Marguerite Brown MAArtCur

Catalogue essay 2014
FLINDERS LANE GALLERY - MELBOURNE

Looking at the work of Waldemar Kolbusz and one can sense that here the act of painting engenders pictorial discovery. Process becomes adventure as in the spirit of abstract expressionism, he abandons ties to painterly conventions and sets out to find his own path and generate an individual visual language. Yet exactly what Kolbusz seeks to communicate is not pre-determined. It relies as much on the viewers’ internalized reaction to it as what the artist puts down on the canvas, and this reflexivity is central to its appeal.


Robert Motherwell once quoted symbolist painter Odilon Redon who said that artworks should “inspire and are not meant to be defined. They determine nothing. They place us, as does music, in the ambiguous realm of the undetermined.”[i] It is this ambiguous realm that New York School abstractionists such as Motherwell positioned themselves in the mid 20th Century, as they broke away from the long tradition of figurative narratives in Western art. Generations later their legacy continues in painters of today such as Kolbusz, who work in a non-objective abstracted manner to inspire feelings, sensations and perhaps cue visual memories, rather than spell out a story or define a concept. It is from this intuitive space that Kolbusz conjures each unique work and the mood it inspires.

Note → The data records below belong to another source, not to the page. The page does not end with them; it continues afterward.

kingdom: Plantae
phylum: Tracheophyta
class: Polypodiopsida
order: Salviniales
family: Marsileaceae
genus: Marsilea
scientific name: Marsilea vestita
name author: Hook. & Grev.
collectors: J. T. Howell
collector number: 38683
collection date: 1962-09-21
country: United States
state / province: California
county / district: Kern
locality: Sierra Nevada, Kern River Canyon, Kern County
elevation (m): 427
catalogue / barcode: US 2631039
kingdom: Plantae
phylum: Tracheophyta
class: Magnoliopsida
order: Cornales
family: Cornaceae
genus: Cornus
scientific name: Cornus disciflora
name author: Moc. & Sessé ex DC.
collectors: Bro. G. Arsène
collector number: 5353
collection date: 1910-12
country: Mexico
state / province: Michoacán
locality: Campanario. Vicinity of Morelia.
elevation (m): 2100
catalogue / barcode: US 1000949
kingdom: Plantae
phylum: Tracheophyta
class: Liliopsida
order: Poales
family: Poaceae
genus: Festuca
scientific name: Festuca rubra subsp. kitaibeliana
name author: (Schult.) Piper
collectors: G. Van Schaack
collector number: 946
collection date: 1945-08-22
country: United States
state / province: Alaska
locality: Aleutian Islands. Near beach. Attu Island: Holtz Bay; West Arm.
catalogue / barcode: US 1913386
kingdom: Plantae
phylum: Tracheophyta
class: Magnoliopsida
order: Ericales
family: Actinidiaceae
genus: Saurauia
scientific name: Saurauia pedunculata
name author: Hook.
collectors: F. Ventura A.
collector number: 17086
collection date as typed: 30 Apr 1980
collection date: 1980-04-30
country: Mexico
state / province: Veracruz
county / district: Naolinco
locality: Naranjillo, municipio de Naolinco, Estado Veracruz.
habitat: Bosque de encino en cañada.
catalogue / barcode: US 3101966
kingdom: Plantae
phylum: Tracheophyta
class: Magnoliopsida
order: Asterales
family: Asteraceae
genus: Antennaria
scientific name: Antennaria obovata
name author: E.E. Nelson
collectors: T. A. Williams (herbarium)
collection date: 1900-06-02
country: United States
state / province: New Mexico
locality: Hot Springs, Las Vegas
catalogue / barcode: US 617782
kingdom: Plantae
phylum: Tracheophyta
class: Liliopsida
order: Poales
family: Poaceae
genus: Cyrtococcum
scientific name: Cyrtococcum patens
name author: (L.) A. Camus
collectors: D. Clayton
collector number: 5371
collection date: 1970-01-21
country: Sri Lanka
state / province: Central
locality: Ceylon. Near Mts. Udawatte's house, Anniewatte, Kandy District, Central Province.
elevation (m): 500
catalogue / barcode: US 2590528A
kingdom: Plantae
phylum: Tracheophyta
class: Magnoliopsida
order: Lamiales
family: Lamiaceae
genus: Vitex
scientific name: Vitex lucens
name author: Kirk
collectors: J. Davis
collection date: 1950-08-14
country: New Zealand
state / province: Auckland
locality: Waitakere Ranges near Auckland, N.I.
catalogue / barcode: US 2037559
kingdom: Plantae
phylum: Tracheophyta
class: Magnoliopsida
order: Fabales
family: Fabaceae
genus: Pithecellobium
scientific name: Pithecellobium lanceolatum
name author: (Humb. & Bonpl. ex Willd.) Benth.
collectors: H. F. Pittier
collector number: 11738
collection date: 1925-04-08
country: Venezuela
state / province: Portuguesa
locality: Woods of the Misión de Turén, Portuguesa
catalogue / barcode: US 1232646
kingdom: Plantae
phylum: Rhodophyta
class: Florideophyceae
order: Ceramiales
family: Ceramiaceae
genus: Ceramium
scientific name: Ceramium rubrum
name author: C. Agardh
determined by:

One of the most important facets of Kolbusz’ art is his use of colour, which can be both startling and sophisticated. In this exhibition the artist reveals his talent for creating unusual and dynamic encounters with colours, where fields that oscillate between muted neutral tones, to vivid, saturated hues are arranged on the picture plane. Colliding into each other, they make shapes that take on random dimensions. There is rarely a smooth dissolution of one glowing section into another, rather shapes and marks seem to clamor for attention as the artist wrestles their co-existence into an over-riding sense of organic equilibrium.


Kolbusz animates his surfaces with a range of different techniques. Sometimes the paint is applied as a stain of sheer colour, which is allowed to gather and drip. In other areas thicker paintwork and broad brush-strokes dominate and bristle against more aqueous forms. Occasionally sharply defined linear marks that are almost graphic in nature are cast against a pale ground. Glyph-like in their contained brevity of form, they act as markers of some secret language, one that seeks to communicate what words cannot.

While his images may not directly derive from the natural world and are more broadly inspired by the gamut of sensory experience – for me the fresh aquas and greenish hues of some works call forth visions of the Indian Ocean and its cool embrace. In others a rich palette of yellows and earthy reds evoke the colours of a desert landscape, and all of its arid intensity. Herein lies the magic of abstract art – it allows the viewer to go on a completely personal journey with the work that is essentially un-prescribed.

Yet regardless of palette choices, Kolbusz’ vivid and freeform paintings celebrate the act of creation itself as they resonate with the raw energy of spontaneous gesture.

Marguerite Brown MAArtCur FLINDERS LANE GALLERY
[i] Robert Motherwell, The School of New York, Frank Perls Gallery, Beverly Hills California, 1951 n.p.